§ Exercise aim
Among the records that follow, how many lines contain the word "such"? Give the number and no other words.

§ Items from a data source
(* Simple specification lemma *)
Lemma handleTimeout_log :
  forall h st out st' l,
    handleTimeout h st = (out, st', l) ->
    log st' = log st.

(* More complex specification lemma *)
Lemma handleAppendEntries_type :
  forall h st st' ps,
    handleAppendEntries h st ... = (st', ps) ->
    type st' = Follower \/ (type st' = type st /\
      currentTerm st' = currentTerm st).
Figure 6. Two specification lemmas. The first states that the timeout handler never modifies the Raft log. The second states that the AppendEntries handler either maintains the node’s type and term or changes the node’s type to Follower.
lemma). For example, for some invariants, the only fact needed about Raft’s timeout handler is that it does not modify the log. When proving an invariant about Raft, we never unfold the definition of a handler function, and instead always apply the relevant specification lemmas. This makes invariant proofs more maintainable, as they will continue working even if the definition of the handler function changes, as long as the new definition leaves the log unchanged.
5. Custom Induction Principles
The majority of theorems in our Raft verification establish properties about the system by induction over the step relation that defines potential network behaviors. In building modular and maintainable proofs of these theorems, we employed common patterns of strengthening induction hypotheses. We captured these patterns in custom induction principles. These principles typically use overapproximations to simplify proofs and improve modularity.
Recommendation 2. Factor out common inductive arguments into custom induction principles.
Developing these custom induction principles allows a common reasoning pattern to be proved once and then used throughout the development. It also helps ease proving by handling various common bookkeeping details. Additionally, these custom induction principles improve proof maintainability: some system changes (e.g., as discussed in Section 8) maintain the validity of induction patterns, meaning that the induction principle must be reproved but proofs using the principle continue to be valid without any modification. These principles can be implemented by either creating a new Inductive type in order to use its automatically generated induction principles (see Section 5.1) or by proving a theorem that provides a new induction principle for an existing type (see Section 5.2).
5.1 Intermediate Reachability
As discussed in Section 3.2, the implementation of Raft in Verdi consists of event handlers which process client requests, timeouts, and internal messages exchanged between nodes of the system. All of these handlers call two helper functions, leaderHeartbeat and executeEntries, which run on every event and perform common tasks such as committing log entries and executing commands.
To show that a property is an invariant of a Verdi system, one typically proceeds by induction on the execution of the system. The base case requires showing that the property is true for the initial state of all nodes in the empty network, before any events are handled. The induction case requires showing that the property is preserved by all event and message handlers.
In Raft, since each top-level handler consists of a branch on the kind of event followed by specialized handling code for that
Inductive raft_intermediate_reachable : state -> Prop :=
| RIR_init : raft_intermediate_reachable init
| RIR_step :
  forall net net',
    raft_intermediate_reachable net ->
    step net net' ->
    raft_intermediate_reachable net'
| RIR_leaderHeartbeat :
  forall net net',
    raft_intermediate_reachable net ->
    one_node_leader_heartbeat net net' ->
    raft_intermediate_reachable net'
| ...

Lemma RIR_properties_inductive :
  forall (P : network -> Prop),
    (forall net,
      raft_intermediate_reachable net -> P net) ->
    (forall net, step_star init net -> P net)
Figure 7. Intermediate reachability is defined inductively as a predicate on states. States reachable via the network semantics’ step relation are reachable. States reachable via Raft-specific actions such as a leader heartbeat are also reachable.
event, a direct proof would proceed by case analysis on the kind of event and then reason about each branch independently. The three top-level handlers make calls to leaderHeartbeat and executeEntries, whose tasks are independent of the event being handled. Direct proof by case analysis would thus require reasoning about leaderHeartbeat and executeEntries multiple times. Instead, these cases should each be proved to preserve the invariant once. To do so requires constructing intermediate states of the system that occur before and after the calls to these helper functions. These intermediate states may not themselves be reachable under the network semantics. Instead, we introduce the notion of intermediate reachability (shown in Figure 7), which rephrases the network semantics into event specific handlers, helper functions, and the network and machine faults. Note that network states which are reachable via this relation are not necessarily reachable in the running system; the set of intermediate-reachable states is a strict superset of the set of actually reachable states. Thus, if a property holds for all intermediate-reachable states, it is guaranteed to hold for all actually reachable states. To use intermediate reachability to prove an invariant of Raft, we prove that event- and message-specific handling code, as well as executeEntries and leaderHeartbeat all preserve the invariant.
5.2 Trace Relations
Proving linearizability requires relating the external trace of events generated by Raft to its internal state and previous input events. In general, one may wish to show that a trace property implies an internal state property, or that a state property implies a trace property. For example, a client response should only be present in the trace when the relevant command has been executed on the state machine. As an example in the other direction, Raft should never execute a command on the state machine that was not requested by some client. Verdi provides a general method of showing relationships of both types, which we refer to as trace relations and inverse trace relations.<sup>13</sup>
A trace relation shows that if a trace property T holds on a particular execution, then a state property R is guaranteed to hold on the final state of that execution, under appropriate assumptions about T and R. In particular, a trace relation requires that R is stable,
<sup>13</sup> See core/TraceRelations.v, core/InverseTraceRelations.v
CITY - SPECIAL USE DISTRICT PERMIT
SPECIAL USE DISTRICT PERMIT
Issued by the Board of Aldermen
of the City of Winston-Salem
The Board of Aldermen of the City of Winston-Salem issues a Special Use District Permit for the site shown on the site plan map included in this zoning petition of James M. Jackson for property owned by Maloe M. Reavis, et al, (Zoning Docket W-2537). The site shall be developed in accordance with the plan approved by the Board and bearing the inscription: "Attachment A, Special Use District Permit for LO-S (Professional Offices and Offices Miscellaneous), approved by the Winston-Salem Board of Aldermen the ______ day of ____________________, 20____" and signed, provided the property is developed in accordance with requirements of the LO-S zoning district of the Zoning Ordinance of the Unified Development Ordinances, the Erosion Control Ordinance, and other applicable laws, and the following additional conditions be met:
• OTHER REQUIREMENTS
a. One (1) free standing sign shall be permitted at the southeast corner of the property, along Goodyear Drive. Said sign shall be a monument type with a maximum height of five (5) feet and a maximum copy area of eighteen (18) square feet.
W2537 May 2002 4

§ Answer box
2